Although I generally dislike movies, perhaps that's why I find this one easy to answer. The first and obvious answer is Richard Linklater's 2002 "Waking Life", a rotoscoped nonlinear romp through pop philosophy. It's a saturation-bombing of introspection for a slacker population who haven't yet woken up to the real questions of life, and is thus an absolute treasure trove of questions for the enquiring mind. Don't leave home without it!
 
My other selection is a little more embarassing: "Star Trek: the Wrath of Khan". People really don't seem to realize what a literary masterpiece WoK really is. From a writers' standpoint, it does an expectional job of using all the literary elements: character development and change, dramatic tension and action scenes, a believable but larger than life villain, several archetypes, incredible imagery, unexpected plot twists, and above all it manipulates the viewers' emotions with a skill that most movies fail to accomplish. And on top of it all, virtually every line of dialogue is fantastically quotable! It's an amazing piece of writing, and no matter how stupid it might sound, it really does make my list of movies that are actually worth seeing.
 
If you could only choose 3 books to read ever again, what would they be?
I suppose, as a writer, I ought to have an opinion here, but I don't. To be honest, there aren't many books that I really find very compelling. For me, books are pretty interchangeable, at least those designed to entertain. But if I really had to make a list, here's what might get considered:
 
  • Tanith Lee's "Cyrion" (good atmosphere)

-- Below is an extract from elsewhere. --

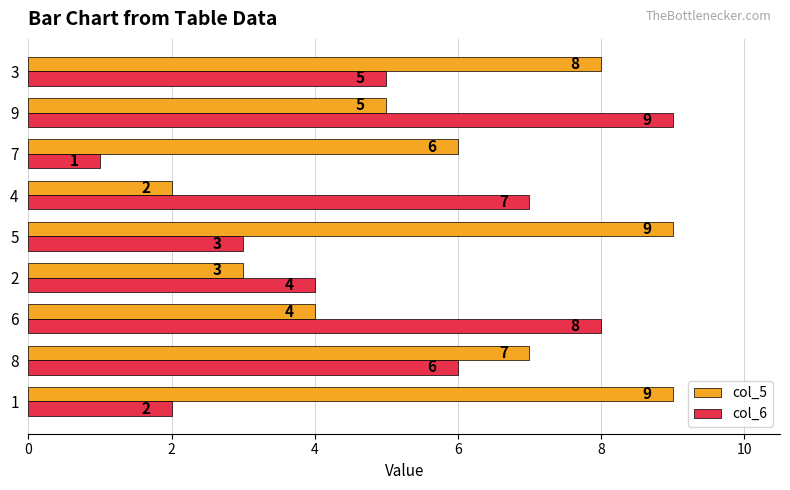

Which category has the lowest value in the col_5 series?

4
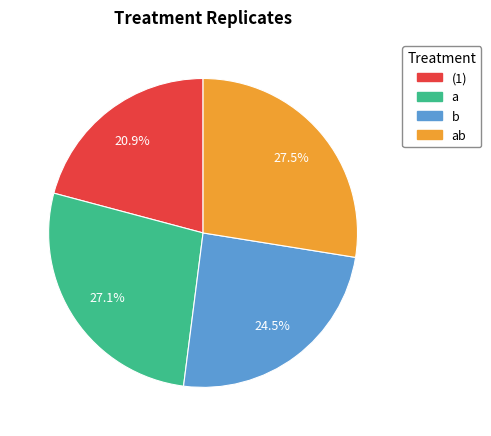

Which has a higher value, (1) or b?

b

  • Something from Terry Pratchett (good humor, but they're all interchangeable)
  • Elizabeth Scarborough's "Song of Sorcery" (good "innocent" fantasy)
  • Michael Shea's "The Color Out of Time" (like Lovecraft, only well-written!)

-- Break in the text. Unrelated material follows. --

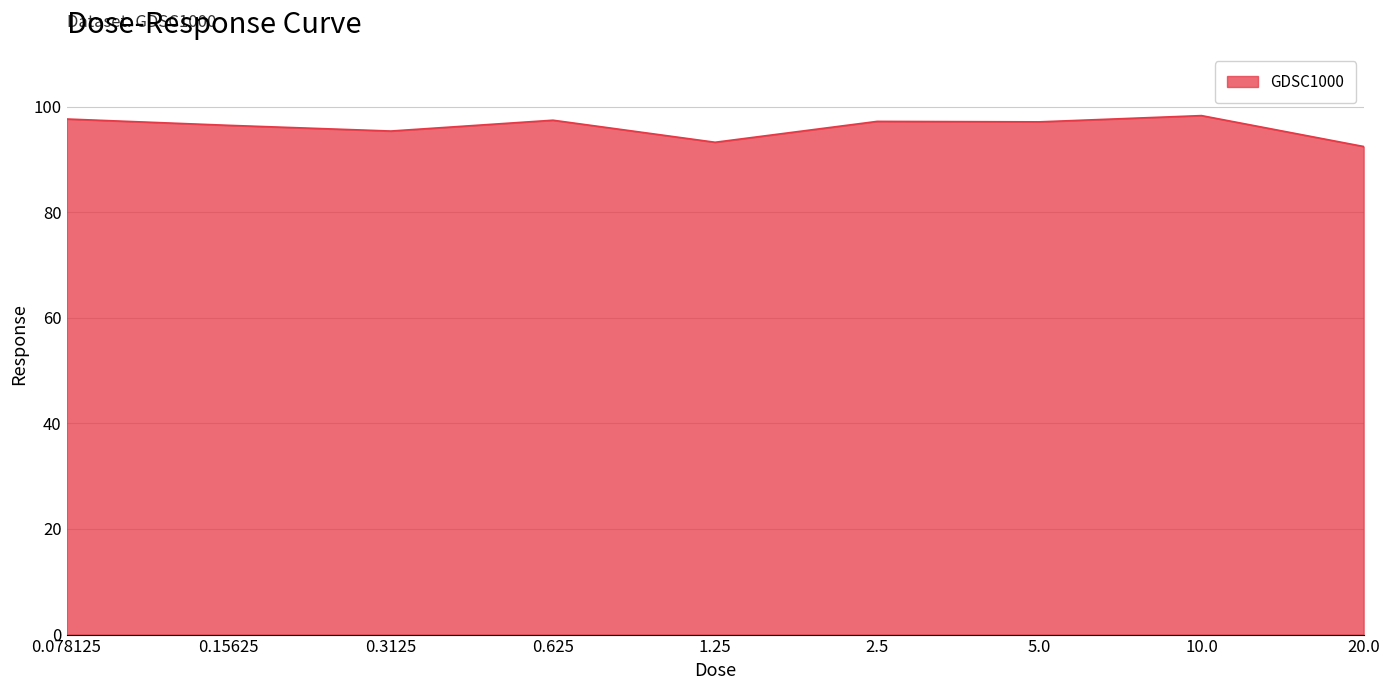

What is the maximum value shown in the chart?

98.3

  • Clark Ashton Smith's "Monster of the Prophesy" (one of the trailblazers of horror and fantasy)
  • Bram Stoker's "The Jewel of Seven Stars" (even better than his "Dracula")
 
If you could only choose 4 things to eat or drink ever again, what would they be?

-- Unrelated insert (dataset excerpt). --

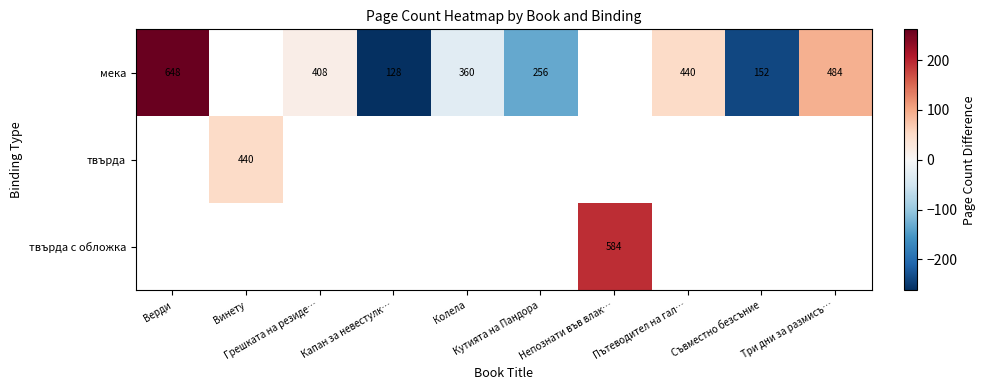

At which label does мека reach its peak?

Верди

  • Ice cream (one of the necessities of life; either chocolate chip, or Haagen-Dazs' Cookies & Cream)
  • Coca-Cola (an ancient addiction)
  • Some form of chicken curry (Indian food, and meat!)
  • Baby carrots (fresh garden veggies steeped in butter!)
 
If you could only choose 5 people to ever be/talk/associate/whatever with ever again, who would they be?
  • Inna — One of the most insightful and interesting people I know. She's helped me really come into my own as a person, and is quite the cutie!
  • Ailsa — Each time she's come into my life, she's heralded major change, and always for the better. She's been my role model for successfully incorporating emotion and impulsiveness into my otherwise very staid personality. And she's a cutie!
  • Rhonda — Another woman who helps me explore that part of life that I don't understand, Rhonda has an intuitive grasp of emotion. And as a fellow writer, I appreciate her intellect and skill. And she's a cutie, as well.
  • Pam — Unlike the others, Pam is me in a woman's body. She seems to understand me in a way other women can't: she empathizes with my social ineptitude as well as my passion for perfection and order. She knows what it's like to be happy being alone, and things like that connect us in a rare "kindred spirit" kind of way. And being a writer, she understands what I'm about. And she's a cutie!
  • Margot — Margot is also a writer, as well as an artist, and I really appreciate her intelligence and her supportiveness. And wouldn't you know it? She's a cutie, too!